- Excerpt to read -

Substra is designed to be used by data scientists to build federated learning strategies that use several remote datasets. At the same time, data owners are promised the chance to share their data for training or evaluation purposes in a way that prevents it from being viewed or downloaded, which is useful when developing models for privacy-sensitive use cases.

TonY helps with those as well by bringing distributed training to big data platform Apache Hadoop and thus speeding up the process when especially large data sets are involved. The deep learning project was initially developed at LinkedIn and was shared with a broader audience in 2018. Although the project hasn’t made it to its first major release yet, it has since been integrated with Google Cloud and saw adoption by Chinese online video platform iQIYI. 

The development team behind iQIYI has in turn taken to help TonY implement support for distributed deep learning training framework and fellow LF AI & Data project Horovod. Fitted with a Horovod driver, TonY now allows running Horovod in YARN, which means users don’t have to set up a Kubernetes cluster for training purposes anymore.

The LF AI & Data Foundation was created in 2020 through a merger of the LF AI Foundation with big data non-profit ODPi. Its aim is “to raise, budget and spend funds in support of various artificial intelligence, machine learning, and data-related open source projects”. Horovod aside, machine learning interoperability standard ONNX is probably the most well-known project fostered by the initiative. Its most recent graduate project is vector database Milvus, which reached the top foundation tier in June.

While a promotion to graduate level is accompanied by eligibility for financial support, the incubation stage mainly offers help fostering adoption and contributions to projects aligned with the foundation’s mission. Incubating projects are regularly evaluated by the foundation’s technical advisory council (TAC) and are expected to be ready for the next stage within 18 months at latest. If they don’t seem fit after that time, the TAC must decide if it adjusts its helping measures or moves the project to the so-called Emeritus stage which signals its end of life.

(Transcribed page text)
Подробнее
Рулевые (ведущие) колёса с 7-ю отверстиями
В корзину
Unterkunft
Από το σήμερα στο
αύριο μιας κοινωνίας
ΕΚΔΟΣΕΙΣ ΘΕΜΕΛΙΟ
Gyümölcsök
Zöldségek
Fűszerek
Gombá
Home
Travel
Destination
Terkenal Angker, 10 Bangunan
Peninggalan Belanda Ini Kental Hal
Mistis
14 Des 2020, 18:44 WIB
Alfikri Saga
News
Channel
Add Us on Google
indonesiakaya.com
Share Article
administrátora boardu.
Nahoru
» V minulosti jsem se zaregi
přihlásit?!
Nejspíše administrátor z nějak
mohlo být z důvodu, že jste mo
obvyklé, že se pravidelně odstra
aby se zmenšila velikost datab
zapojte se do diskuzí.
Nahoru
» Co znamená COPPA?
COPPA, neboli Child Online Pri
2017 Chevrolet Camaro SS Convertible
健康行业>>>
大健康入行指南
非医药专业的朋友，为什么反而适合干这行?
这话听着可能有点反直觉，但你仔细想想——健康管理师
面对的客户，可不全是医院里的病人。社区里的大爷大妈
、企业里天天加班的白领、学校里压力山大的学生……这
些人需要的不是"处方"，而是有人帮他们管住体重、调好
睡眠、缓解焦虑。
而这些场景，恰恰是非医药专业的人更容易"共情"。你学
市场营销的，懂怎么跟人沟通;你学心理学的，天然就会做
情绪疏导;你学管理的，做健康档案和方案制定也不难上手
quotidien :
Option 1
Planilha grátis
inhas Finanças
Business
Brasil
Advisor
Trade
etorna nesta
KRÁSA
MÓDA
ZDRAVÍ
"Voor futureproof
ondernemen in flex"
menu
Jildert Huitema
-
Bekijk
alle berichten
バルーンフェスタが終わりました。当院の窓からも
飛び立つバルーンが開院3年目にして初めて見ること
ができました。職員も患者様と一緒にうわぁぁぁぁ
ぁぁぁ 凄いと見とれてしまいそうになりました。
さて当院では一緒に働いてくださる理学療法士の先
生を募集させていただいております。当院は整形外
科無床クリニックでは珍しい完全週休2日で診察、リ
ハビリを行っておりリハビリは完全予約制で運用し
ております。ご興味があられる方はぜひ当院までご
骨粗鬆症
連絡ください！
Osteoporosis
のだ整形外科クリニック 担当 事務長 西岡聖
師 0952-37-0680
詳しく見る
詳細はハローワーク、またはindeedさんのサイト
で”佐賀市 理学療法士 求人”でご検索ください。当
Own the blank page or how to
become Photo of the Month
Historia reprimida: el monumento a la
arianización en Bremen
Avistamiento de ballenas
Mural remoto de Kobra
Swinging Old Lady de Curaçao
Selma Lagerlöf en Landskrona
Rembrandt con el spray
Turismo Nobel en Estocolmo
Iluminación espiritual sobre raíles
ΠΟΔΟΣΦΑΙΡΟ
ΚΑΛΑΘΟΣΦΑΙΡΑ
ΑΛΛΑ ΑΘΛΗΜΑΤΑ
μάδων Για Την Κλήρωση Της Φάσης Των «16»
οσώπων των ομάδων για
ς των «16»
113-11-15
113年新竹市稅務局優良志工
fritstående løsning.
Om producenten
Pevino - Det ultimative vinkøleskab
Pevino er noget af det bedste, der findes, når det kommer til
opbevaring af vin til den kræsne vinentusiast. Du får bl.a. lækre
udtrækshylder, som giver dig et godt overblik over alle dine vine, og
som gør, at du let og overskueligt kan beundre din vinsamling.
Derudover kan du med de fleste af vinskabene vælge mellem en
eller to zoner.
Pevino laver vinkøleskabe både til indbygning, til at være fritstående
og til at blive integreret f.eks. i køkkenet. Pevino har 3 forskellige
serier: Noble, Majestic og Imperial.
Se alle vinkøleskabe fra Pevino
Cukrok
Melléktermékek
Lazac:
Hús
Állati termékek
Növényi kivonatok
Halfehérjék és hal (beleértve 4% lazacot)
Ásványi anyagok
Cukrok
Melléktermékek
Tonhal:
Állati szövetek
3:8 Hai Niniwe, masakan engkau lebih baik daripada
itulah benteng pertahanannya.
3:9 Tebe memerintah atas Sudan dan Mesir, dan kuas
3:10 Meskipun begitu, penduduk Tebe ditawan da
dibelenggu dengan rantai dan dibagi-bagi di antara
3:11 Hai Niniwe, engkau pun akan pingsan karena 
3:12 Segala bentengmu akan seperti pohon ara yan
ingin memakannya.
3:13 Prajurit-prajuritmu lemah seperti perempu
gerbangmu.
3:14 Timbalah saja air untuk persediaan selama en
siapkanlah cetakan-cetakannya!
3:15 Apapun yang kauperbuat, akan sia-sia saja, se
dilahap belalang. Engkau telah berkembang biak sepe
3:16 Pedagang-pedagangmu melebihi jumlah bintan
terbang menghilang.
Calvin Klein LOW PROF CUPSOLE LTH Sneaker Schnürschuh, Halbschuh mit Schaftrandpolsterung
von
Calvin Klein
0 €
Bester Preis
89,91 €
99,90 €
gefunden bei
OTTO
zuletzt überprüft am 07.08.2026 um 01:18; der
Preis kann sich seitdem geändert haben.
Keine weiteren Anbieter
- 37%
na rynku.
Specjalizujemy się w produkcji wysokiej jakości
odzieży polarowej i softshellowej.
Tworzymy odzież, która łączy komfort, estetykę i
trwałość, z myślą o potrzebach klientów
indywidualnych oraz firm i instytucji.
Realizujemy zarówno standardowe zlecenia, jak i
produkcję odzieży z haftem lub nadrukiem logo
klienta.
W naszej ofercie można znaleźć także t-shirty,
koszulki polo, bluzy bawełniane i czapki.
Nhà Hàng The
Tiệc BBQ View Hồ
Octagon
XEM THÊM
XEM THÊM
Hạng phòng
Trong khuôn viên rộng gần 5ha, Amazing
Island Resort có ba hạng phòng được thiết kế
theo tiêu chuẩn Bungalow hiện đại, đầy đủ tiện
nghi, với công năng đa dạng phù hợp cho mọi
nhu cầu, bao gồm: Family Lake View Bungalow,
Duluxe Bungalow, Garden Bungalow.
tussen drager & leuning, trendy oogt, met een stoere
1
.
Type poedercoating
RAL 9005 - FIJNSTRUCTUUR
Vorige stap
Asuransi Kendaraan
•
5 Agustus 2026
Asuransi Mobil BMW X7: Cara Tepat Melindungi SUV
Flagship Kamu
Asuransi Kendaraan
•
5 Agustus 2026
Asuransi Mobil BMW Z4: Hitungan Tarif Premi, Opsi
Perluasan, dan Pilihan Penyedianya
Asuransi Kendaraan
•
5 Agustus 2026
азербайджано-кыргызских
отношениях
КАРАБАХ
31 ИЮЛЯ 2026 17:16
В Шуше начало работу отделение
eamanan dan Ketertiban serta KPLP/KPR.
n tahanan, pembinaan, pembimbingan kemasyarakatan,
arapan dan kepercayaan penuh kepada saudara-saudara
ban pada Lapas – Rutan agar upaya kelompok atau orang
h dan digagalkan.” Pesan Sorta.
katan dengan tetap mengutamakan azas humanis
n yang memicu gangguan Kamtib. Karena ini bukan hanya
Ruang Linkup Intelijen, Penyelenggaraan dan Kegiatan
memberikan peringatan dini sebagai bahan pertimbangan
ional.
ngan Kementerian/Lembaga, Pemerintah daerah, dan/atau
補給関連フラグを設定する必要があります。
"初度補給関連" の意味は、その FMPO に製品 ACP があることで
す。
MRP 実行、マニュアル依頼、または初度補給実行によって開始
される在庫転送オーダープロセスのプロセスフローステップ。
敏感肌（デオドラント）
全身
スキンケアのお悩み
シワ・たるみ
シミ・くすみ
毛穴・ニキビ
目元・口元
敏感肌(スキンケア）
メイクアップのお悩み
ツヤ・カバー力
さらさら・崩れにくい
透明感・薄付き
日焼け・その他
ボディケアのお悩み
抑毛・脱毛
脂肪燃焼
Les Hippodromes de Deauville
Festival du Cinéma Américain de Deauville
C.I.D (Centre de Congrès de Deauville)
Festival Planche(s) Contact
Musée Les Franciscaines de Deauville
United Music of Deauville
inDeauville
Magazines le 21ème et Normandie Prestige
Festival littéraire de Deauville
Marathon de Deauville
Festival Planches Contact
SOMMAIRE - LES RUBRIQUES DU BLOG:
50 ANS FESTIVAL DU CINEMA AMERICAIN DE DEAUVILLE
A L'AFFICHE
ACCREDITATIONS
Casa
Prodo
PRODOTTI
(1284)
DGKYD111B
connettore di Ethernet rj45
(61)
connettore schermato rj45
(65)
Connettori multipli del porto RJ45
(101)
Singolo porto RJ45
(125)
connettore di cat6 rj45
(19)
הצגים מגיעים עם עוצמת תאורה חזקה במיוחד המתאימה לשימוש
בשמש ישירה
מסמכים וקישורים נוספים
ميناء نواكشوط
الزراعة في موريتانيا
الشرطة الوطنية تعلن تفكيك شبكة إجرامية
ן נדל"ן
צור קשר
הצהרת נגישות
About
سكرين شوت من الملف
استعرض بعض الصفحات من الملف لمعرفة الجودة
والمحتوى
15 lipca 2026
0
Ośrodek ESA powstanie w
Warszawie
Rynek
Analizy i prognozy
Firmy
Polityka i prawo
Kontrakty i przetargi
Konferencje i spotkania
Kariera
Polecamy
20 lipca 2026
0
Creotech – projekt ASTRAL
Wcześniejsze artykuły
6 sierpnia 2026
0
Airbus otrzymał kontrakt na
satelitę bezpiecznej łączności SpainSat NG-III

- Exercise A -
Which stages of a project's standing with the LF AI & Data Foundation does the excerpt on open-source AI projects name? List every one.
- Exercise B -
Can you turn the paragraph beginning "The LF AI & Data Foundation was created" in the excerpt on open-source AI projects into a short bulleted list that keeps its main facts?
- Exercise C -
Would you write out the part of the excerpt on open-source AI projects that begins at the words "Substra is designed" and stops after "video platform iQIYI."?

- Written response A -
- Incubation
- Graduate
- Emeritus

- Written response B -
- The LF AI & Data Foundation was formed in 2020 by merging the LF AI Foundation with the big data non-profit ODPi.
- Its aim is to raise, budget and spend funds for artificial intelligence, machine learning and data-related open source projects.
- Besides Horovod, its best-known project is probably ONNX, a machine learning interoperability standard.
- Its newest graduate project is the vector database Milvus, which reached the top tier in June.

- Written response C -
Substra is designed to be used by data scientists to build federated learning strategies that use several remote datasets. At the same time, data owners are promised the chance to share their data for training or evaluation purposes in a way that prevents it from being viewed or downloaded, which is useful when developing models for privacy-sensitive use cases.

TonY helps with those as well by bringing distributed training to big data platform Apache Hadoop and thus speeding up the process when especially large data sets are involved. The deep learning project was initially developed at LinkedIn and was shared with a broader audience in 2018. Although the project hasn’t made it to its first major release yet, it has since been integrated with Google Cloud and saw adoption by Chinese online video platform iQIYI.